::: Extract provided
Should immersive art welcome the free publicity? On the positive side, it increases revenue to the often-underfunded creative sector, and it bolsters access to art for those who feel excluded by high-brow galleries and museums. Or, should we admonish the dumbing down and corporatization of one of humanity’s greatest intellectual and cultural pursuits? Rather than conclude in strict “yes” or “no” answers, these questions can instead prompt thoughtful exploration into the intentions and outcomes of immersive art projects.
::::::
::: Records shown
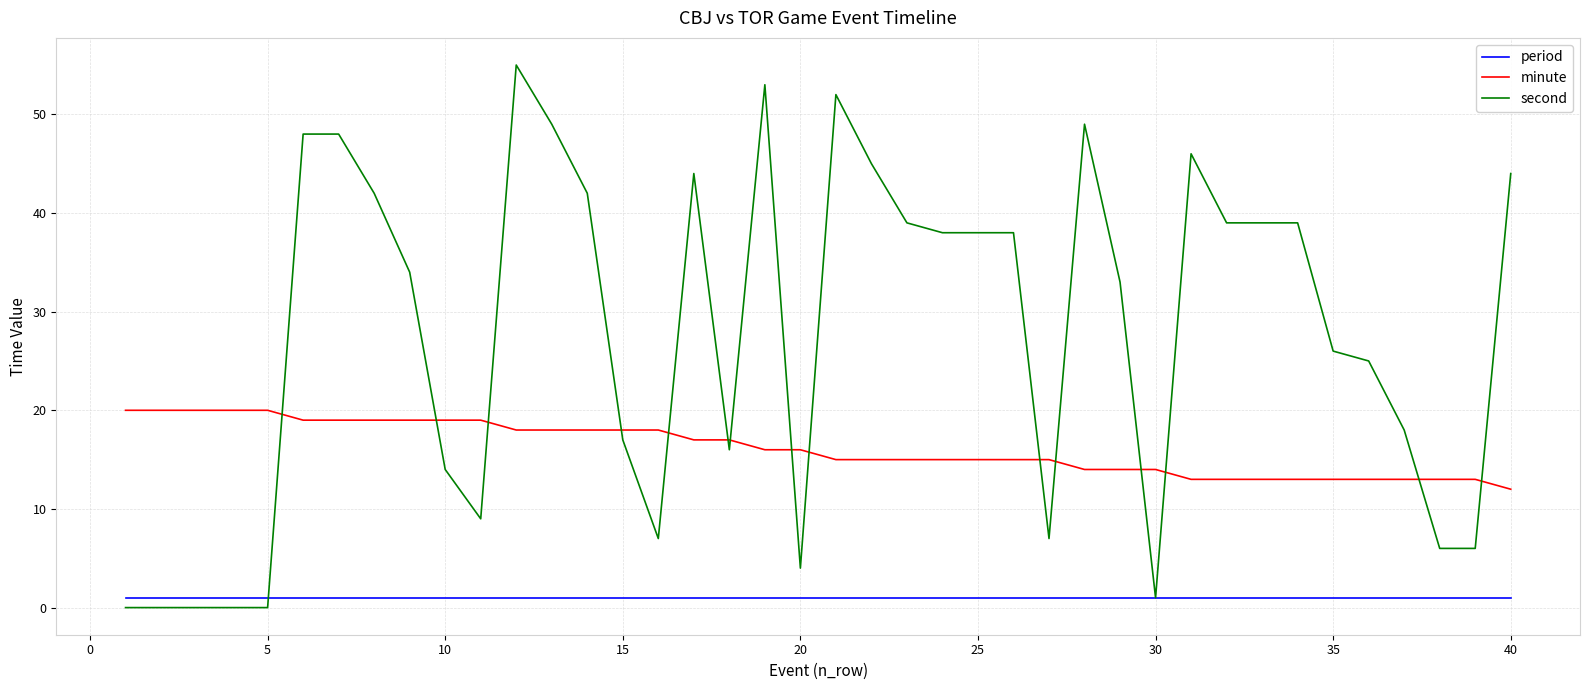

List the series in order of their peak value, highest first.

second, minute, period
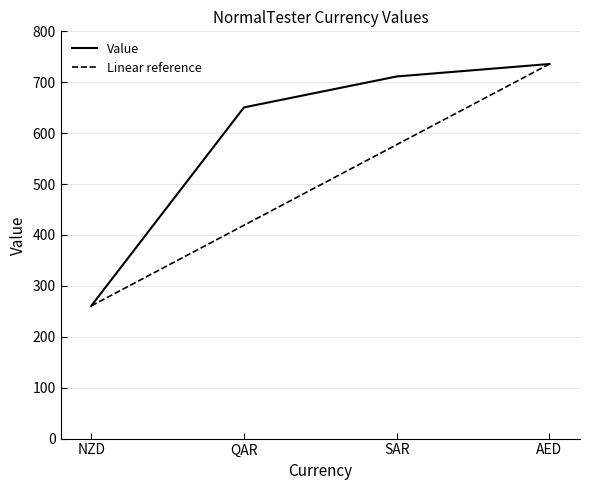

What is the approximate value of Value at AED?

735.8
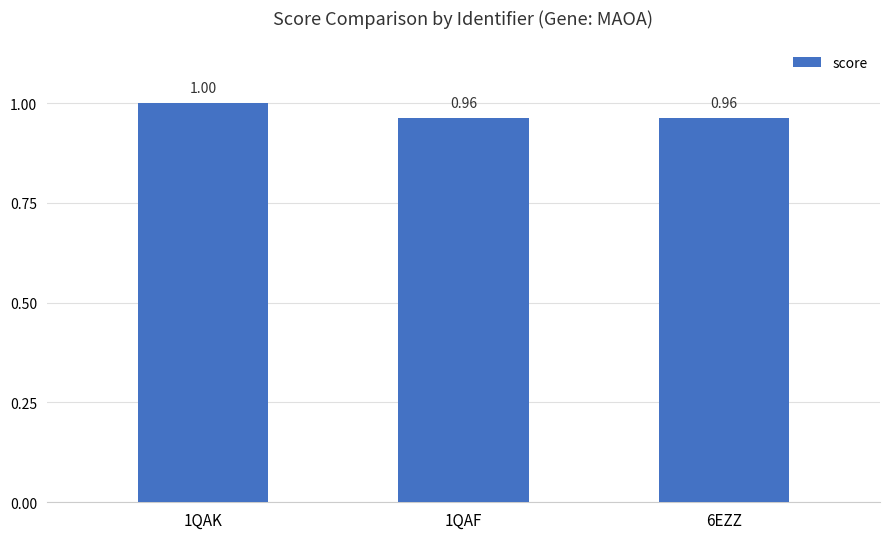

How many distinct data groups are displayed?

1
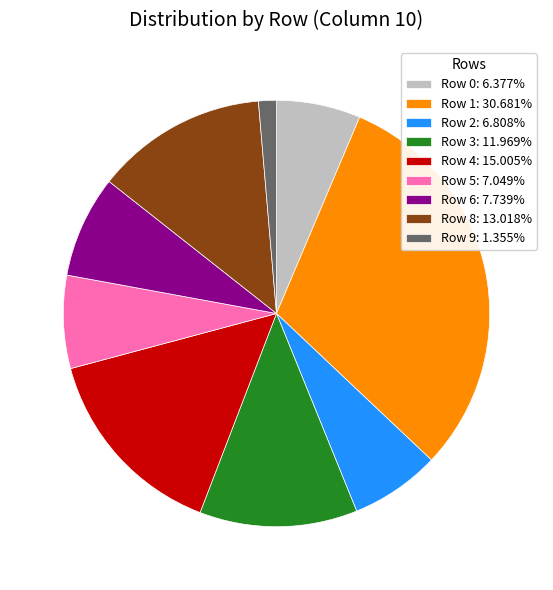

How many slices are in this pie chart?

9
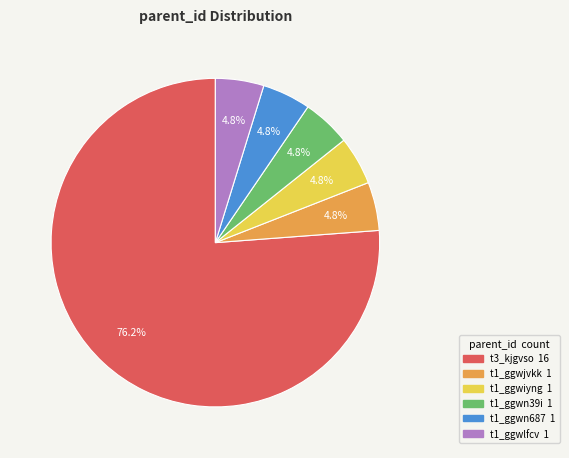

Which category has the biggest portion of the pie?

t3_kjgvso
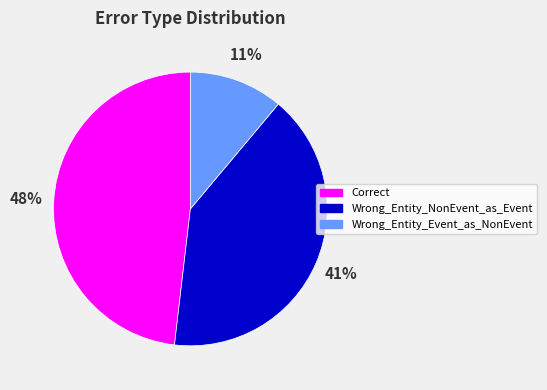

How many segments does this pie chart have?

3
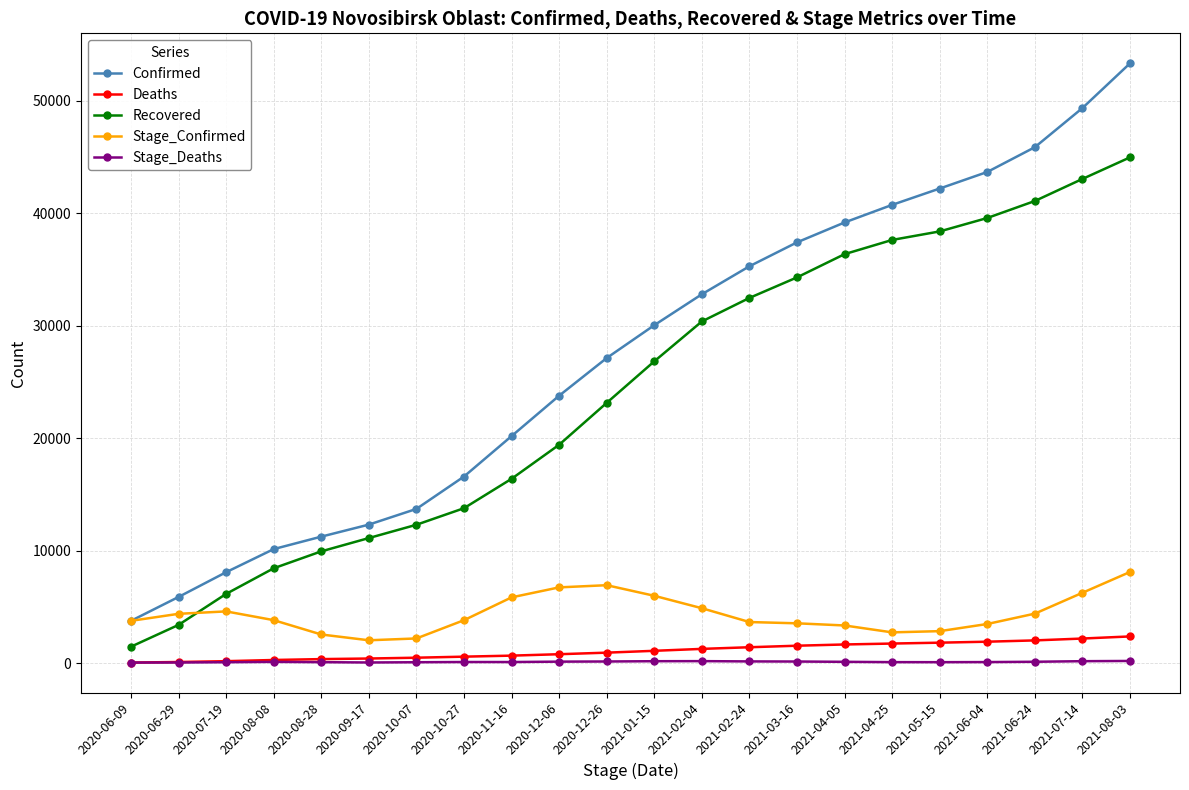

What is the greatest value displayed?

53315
::::::
What the exercise asks ▸
Print the immersive art passage above word for word, starting at "Should immersive art" and ending at "immersive art projects.".

Answer box ▸
Should immersive art welcome the free publicity? On the positive side, it increases revenue to the often-underfunded creative sector, and it bolsters access to art for those who feel excluded by high-brow galleries and museums. Or, should we admonish the dumbing down and corporatization of one of humanity’s greatest intellectual and cultural pursuits? Rather than conclude in strict “yes” or “no” answers, these questions can instead prompt thoughtful exploration into the intentions and outcomes of immersive art projects.